> WHAT YOU SHOULD DO
Return the data exactly, with all pictures removed.

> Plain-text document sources
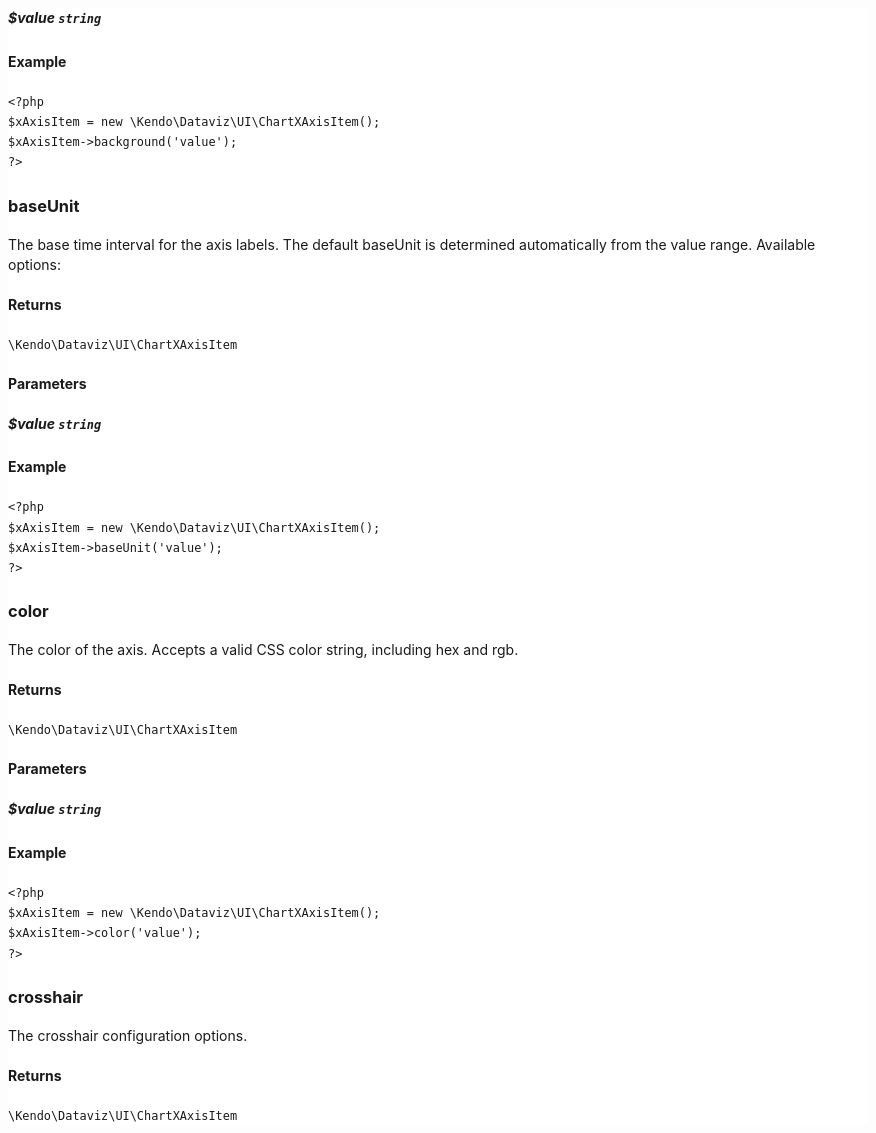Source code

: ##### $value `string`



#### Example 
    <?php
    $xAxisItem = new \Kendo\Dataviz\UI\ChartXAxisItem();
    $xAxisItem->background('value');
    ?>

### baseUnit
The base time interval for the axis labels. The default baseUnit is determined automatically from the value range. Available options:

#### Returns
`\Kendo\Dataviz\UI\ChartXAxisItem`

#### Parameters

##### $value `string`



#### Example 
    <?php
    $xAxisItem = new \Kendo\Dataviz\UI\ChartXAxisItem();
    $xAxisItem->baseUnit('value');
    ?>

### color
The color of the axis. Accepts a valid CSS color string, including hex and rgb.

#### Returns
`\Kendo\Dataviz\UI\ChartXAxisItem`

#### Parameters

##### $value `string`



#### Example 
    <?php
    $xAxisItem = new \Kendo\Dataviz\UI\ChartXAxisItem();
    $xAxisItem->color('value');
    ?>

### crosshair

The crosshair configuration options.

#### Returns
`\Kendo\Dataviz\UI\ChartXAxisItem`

> YOUR RESPONSE
Source code

: ##### $value `string`



#### Example 
    <?php
    $xAxisItem = new \Kendo\Dataviz\UI\ChartXAxisItem();
    $xAxisItem->background('value');
    ?>

### baseUnit
The base time interval for the axis labels. The default baseUnit is determined automatically from the value range. Available options:

#### Returns
`\Kendo\Dataviz\UI\ChartXAxisItem`

#### Parameters

##### $value `string`



#### Example 
    <?php
    $xAxisItem = new \Kendo\Dataviz\UI\ChartXAxisItem();
    $xAxisItem->baseUnit('value');
    ?>

### color
The color of the axis. Accepts a valid CSS color string, including hex and rgb.

#### Returns
`\Kendo\Dataviz\UI\ChartXAxisItem`

#### Parameters

##### $value `string`



#### Example 
    <?php
    $xAxisItem = new \Kendo\Dataviz\UI\ChartXAxisItem();
    $xAxisItem->color('value');
    ?>

### crosshair

The crosshair configuration options.

#### Returns
`\Kendo\Dataviz\UI\ChartXAxisItem`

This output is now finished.